### EXERCISE TEXT

The model applied to the area of Sweden, named SAMGODS, is a model of national resolution and macroscopic scale of analysis. From a certain point of view it can be seen as a mixed model (see next section) when referring to its depth of aggregation. The model is based on several sub-models that take into account developments of economy, trade as well as foreign trade etc. from which it derives traffic generation. The model considers 35 commodity groups and offers 86 predefined transport chains (with 34 possible means of transport) for transportation processes via a multimodal network. Decisions on shipment size, suitable routes and means of transportation are achieved by a logistics module [11, 39, 47, 49].
The logistics module consists of three steps and follows the ADA structure (aggregated-disaggregated-aggregated). Flows of goods between places of production and consumption are firstly provided on the aggregated level. In order to assign them to individual firms they are disaggregated. Consequently, firms’ logistics decisions (shipment size, utilization of collection and distribution centres, etc.) can be simulated in this disaggregated part of the model. To allocate the OD-flows to routes, the data are finally aggregated again [10].
Selecting one of the predefined transport chains, the logistics module sets modes of transport for each section and determines whether transport is accomplished directly or via the utilization of logistics hubs. Transport logistics hubs are also included in the model – defined as locations were goods are transhipped and possibly stored [11]. The logistics module consists of subroutines that develop decisions gradually. Therefore, available transport chains, including optimal transfer points between transport sections, are generated initially in a first subroutine (BUILD CHAIN). This one is followed by a second, which selects transport chains with regard to minimising total logistics costs (CHAIN CHOICE) (see Fig. 2).
These costs include costs resulting from different processes during the transport: costs for loading/unloading processes at the sender/receiver, costs for the transport itself, as well as costs from inventory management, for instance, at warehouses. Due to the fact that the model also includes transhipment processes, linking different legs of the transport chain, the corresponding costs incurred by using transport logistics hubs are also considered (transport logistics hubs like truck terminals, ports, intermodal terminals and airports). Included costs then vary per ton and vehicle type.
Existing information regarding terminal properties (e.g., access to different modes; spatial situation; feasibility of handling different types of goods etc.) is considered as well. Due to economies of scale, for instance, or differences in technologies operating at hubs, the derived costs vary at these nodal points. Therefore, the model distinguishes between different classes of terminals, which are characterized by a technology factor between zero and one. It is based on the assumption that, for example, ports which handle more goods use more advanced technologies [10, 11, 13].
Beside a general integration of hubs, the differentiation of diverse types of transport logistics hubs represents a further step in considering and distinguishing hubs in demand modelling – also with regard to node-specific characteristics within a category [11, 13].
NEMO
(Network Model for Freight Transport) is a national model applied to the area of Norway. Due to its evolution (parallel with SAMGODS), NEMO considers logistics hubs similarly to SAMGODS. Thus, the model represents an extension of the Swedish one to the spatial area of Norway and, therefore, will not be examined separately.
The Dutch model SMILE (Strategic Model for Integrated Logistics Evaluation), which predicts traffic flows at the national level, was one of the first models to consider logistical aspects.

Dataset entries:

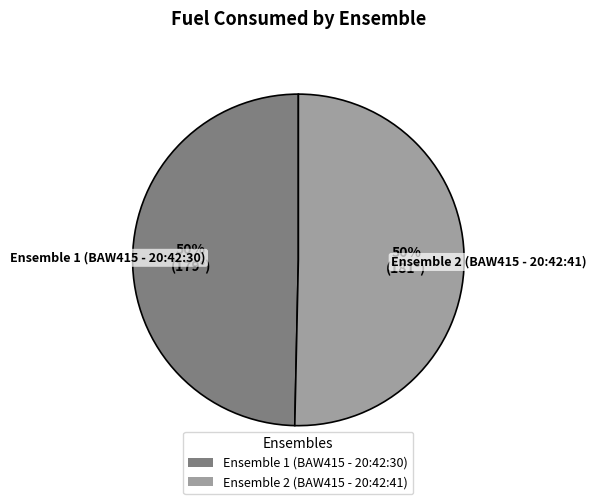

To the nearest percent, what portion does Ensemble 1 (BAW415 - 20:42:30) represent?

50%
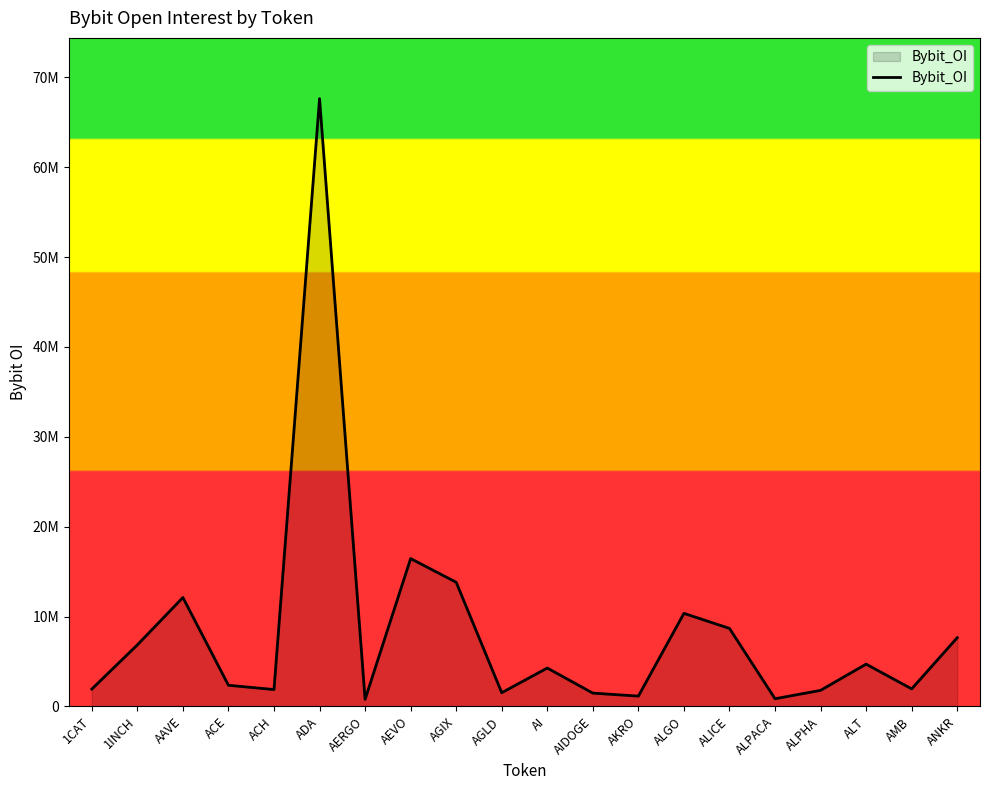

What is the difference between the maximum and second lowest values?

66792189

### TRY IT
Continue the text on national freight transport models, starting right after its last sentence.

### RESULT
SMILE simulates transport flows by taking economic developments into account and linking the economy, logistics and transportation. It was the first model especially developed to include distribution centres into the routing processes of commodity flows [39]. Land use (via production), trade (via sales, sourcing), logistics (via inventory) and transport are coupled across four stages [40].
The impact of logistics hubs, which is represented by distribution centres in this case, becomes noticeable by considering hub characteristics, and the attributes of goods and their requirements in terms of inventory, handling and transportation. With respect to this, 542 different types of products are clustered into 50 logistics families. The clustering process is based on certain characteristics of the product (e.g., value of goods, packing density, perishability, delivery time, shipment size etc.). The characteristics of these logistics families impact the potential and capability to handle certain types of goods. Therefore, hubs influence distribution chains and transport flows, and provide a spatial redistribution of the flows of goods through handling and stock rates, packaging density and volume to weight related to hub characteristics (see Fig. 3) [40].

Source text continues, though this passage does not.